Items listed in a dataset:
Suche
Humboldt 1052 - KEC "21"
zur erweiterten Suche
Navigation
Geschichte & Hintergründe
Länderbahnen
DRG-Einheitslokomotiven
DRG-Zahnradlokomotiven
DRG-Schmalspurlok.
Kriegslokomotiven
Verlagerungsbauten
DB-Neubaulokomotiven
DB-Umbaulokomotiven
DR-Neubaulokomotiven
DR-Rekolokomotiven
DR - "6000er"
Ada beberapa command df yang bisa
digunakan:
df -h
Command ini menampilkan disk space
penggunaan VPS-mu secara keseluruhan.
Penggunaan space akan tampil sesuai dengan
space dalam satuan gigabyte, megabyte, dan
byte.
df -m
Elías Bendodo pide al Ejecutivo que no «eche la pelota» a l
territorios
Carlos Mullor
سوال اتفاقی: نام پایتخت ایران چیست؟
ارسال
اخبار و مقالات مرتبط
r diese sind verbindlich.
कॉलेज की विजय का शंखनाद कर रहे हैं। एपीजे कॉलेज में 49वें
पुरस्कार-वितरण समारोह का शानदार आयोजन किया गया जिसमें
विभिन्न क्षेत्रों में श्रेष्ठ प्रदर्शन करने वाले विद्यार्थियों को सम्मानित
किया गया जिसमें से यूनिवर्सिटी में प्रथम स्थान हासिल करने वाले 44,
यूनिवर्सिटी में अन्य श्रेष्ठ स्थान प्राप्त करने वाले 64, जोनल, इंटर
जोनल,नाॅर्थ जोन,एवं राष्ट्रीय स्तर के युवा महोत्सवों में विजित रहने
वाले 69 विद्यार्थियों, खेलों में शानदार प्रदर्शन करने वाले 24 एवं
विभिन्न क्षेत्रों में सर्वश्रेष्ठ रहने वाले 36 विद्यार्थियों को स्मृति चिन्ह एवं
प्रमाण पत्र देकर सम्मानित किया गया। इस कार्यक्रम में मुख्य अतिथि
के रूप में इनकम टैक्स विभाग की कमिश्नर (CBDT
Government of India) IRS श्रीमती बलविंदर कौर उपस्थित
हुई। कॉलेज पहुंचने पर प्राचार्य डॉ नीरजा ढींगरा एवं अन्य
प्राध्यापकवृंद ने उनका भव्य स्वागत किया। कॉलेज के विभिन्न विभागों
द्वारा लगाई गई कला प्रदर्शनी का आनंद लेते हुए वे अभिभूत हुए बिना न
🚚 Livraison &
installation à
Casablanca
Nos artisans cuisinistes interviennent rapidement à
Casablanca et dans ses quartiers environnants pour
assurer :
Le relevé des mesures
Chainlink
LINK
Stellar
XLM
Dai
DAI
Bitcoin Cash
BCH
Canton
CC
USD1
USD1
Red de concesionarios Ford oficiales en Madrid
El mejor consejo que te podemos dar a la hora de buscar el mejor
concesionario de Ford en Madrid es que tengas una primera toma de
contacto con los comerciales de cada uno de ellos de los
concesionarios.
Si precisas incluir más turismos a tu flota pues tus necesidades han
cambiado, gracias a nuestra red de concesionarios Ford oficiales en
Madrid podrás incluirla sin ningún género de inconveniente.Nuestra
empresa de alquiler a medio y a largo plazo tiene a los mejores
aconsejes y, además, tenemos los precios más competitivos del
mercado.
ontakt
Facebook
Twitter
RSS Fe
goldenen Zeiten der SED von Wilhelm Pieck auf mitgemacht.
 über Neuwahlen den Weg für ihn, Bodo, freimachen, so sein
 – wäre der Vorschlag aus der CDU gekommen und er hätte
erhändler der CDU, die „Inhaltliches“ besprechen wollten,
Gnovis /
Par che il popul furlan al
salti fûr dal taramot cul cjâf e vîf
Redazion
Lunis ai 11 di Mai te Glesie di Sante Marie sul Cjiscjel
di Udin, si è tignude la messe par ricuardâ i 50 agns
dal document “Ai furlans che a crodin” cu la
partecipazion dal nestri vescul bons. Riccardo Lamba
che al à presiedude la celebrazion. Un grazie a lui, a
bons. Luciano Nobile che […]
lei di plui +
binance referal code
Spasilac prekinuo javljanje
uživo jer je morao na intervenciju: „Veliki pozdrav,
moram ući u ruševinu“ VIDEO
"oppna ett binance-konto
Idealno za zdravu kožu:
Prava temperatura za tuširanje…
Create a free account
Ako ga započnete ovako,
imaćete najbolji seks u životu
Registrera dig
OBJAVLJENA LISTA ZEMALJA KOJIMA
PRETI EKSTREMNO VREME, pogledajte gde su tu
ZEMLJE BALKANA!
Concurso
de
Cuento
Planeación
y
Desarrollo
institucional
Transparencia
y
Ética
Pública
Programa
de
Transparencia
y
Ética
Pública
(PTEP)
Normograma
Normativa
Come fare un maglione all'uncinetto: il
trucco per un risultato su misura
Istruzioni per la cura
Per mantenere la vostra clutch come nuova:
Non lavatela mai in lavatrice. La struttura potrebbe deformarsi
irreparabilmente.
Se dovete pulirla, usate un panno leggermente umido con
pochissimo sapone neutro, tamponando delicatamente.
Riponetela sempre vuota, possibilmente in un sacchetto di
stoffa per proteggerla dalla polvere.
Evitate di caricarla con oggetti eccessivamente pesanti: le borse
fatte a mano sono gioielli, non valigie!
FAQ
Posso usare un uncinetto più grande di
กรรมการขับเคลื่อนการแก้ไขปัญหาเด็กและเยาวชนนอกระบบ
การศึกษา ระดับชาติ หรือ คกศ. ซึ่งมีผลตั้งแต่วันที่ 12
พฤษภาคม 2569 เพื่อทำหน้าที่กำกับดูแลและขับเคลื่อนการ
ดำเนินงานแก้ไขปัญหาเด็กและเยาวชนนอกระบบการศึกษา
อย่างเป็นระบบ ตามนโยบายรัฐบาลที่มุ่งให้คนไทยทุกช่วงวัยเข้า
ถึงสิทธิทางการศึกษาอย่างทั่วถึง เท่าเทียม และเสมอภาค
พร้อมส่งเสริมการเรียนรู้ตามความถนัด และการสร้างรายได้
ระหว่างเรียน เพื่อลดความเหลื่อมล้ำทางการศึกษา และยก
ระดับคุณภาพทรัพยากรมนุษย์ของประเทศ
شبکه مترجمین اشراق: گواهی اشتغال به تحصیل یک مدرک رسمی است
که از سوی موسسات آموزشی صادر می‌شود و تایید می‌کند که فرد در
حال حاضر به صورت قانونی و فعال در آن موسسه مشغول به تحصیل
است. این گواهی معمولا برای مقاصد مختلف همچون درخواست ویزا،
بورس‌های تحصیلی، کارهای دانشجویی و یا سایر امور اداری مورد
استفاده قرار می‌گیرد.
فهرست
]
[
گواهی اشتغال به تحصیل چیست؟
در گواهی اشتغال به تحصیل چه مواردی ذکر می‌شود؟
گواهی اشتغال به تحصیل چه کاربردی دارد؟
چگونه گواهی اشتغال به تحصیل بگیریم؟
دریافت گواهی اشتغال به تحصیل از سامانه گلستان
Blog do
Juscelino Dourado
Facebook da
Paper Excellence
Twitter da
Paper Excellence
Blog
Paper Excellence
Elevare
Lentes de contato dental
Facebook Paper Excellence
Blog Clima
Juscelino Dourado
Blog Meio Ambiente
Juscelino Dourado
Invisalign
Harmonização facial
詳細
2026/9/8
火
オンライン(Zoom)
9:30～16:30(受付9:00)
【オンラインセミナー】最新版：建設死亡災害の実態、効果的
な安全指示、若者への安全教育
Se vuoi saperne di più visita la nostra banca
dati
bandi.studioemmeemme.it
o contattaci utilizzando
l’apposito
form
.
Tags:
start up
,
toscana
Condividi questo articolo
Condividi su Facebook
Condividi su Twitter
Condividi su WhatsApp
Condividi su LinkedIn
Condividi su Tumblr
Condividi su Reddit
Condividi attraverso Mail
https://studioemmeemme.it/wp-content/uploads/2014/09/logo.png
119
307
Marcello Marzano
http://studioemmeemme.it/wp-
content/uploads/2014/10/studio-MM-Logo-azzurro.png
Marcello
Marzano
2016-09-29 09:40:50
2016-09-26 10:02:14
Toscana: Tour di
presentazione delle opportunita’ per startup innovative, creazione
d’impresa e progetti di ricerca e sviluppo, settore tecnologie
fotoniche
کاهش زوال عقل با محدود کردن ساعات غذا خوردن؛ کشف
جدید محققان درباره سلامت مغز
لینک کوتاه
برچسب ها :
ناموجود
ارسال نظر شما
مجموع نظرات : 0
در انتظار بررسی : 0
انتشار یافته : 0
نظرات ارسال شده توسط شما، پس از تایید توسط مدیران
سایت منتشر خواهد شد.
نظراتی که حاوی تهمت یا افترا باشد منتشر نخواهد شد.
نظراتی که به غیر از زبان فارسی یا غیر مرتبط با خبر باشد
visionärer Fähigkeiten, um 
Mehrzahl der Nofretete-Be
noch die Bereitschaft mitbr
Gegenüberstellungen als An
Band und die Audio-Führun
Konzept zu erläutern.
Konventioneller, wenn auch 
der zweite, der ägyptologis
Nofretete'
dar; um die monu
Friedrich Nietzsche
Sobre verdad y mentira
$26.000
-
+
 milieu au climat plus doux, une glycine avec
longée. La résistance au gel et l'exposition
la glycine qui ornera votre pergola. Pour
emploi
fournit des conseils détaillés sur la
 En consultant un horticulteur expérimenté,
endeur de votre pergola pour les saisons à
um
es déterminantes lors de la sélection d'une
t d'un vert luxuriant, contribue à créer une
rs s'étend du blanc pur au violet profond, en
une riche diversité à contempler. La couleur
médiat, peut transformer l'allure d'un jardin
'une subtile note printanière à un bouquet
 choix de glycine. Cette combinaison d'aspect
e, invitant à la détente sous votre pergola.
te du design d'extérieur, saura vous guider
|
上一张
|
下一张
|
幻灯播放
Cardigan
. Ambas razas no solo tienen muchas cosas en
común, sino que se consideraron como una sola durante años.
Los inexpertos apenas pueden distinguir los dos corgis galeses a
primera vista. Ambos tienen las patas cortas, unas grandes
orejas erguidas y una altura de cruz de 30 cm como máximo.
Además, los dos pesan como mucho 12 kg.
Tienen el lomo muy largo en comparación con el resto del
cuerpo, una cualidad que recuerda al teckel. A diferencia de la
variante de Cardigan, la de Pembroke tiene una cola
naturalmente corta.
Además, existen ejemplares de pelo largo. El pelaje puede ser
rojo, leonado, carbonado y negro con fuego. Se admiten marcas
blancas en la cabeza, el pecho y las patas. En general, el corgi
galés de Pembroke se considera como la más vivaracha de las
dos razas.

* [TASK BRIEF]
Copy, exactly and only, the lines above that begin with the one containing "Toscana: Tour di" and finish with the one containing "نظرات ارسال شده".

* [ANSWER FOR THIS EXERCISE]
Toscana: Tour di
presentazione delle opportunita’ per startup innovative, creazione
d’impresa e progetti di ricerca e sviluppo, settore tecnologie
fotoniche
کاهش زوال عقل با محدود کردن ساعات غذا خوردن؛ کشف
جدید محققان درباره سلامت مغز
لینک کوتاه
برچسب ها :
ناموجود
ارسال نظر شما
مجموع نظرات : 0
در انتظار بررسی : 0
انتشار یافته : 0
نظرات ارسال شده توسط شما، پس از تایید توسط مدیران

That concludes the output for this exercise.